5) Given the circumstances, what sex position would be most comfortable and best lend to penetration? Neither of us are at all fond of the missionary position, as it seems to make penetration all the more difficult, but if it must be, then it must be.
6) If the hymen is the problem, why can't she have a hymenotomy?
7) Is it possibly some problem that has nothing to do with the hymen, and if so, then what could it be and how could we overcome it?
I thank you all for any advice you can give. Please - we have heard and read a million and one times that she has to "relax" and to "really want it," but both she and I believe there is something abnormal here, so we would like more specific and concrete advice. I do my best to make sure she is relaxed, and she is generally the one who initiates sexual activity. Her vagina lubricates quite easily, so that can't be the problem. I'm not ruling out that she might be scared and anxious, though she hasn't told me anything of the sort (she is always very open with me, so I assume that there is nothing more than she is telling); if she is scared, what relaxation techniques might help her relax during intercourse?
Again, I thank you for any advice you can give, and for taking the time to read this and help us out. Cheers!
I don't know all the answers to your questions, but I wanted to share this with you. It could be a hymen problem, but it also could be vaginismus. You can google this and find lots of info. Hope this helps
At first I also experienced difficulty and pain with penetration during intercourse. My husband and I spent about two months trying different positions and getting nowhere. My gynecologist said there was no problem that he could see and that we should try more foreplay, use lubricant, that I should "just relax" and that sex is not always like it is "in the movies" Well, one or two hours of foreplay should be enough, lubrication was definately not the problem, and as far as I could tell relaxing was not the issue either - as for the movies comment, I'm not sure what he meant. I did seek a second opinion and suggested that my hymen was thicker or just not stretching as it should. This gyn said that it seemed okay but was willing to perform a hymenotomy, which is making small cuts in the hymen to widen it. After a quick procedure in the hospital outpatients (using a local anestetic to the area - much like a dentist's needle) and about two weeks healing until there as no pain whatsoever, sex was not only possible but enjoyable.

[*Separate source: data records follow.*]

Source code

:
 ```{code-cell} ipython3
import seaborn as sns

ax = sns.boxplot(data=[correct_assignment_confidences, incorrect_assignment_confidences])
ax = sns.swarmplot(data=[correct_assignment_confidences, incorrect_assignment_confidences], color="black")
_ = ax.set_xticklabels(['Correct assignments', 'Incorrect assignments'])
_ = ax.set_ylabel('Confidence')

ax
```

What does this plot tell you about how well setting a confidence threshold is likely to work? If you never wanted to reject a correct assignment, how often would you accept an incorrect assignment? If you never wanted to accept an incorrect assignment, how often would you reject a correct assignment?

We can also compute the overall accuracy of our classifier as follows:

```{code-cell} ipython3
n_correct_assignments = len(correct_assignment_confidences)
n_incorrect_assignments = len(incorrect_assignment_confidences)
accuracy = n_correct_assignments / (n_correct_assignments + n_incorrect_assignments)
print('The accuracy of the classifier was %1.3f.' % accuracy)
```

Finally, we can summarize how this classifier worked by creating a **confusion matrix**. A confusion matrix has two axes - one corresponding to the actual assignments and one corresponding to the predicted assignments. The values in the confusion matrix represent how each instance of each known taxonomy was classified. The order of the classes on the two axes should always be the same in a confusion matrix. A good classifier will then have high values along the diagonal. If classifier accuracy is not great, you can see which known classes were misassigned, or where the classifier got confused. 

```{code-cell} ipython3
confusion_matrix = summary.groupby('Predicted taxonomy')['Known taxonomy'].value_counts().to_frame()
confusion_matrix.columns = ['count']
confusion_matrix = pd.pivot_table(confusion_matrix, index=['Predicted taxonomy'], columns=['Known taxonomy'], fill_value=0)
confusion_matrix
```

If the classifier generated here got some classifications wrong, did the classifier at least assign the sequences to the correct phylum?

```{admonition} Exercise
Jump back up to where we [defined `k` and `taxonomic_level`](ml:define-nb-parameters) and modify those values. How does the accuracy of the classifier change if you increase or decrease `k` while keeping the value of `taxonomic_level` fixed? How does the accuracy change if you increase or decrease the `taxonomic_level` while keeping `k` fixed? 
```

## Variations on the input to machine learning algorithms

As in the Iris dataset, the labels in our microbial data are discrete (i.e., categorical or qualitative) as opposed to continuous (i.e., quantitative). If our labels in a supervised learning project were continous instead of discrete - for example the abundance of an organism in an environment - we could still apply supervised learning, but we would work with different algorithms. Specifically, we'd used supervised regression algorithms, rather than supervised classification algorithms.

I believe the first gyn was biased because I was still a virgin at 21 and therefore must not know anything about sex. He was not very helpful or supportive. The second gyn was open and willing to consult on the problem, rather than just diagnose and see the next patient. We looked at long-term treatment such as using a small inflatable balloon in the vagina which you would gradually, over a period of a few months, inflate larger - thereby stretching the hymen. This to me seemed like a long time (especially when you've been a virgin for that long and are finally married and able to have sex!) So, the hymenotomy was the route I took.
After many, many tears and frustrations things did finally work out. Please don't lose hope and be as supportive as you can for your girlfriend. It's difficult for her and she may feel as if she is "broken" or unfit in some way which is just not the case. You need to find an open, willing gyn who is able to discuss with you the options. If seeking a second opinion, I suggest you do not tell the gyn that it is for a second opinion but wait to see what they first say without any bias or influence. I sincerely hope things go well for you and wish you both all the best.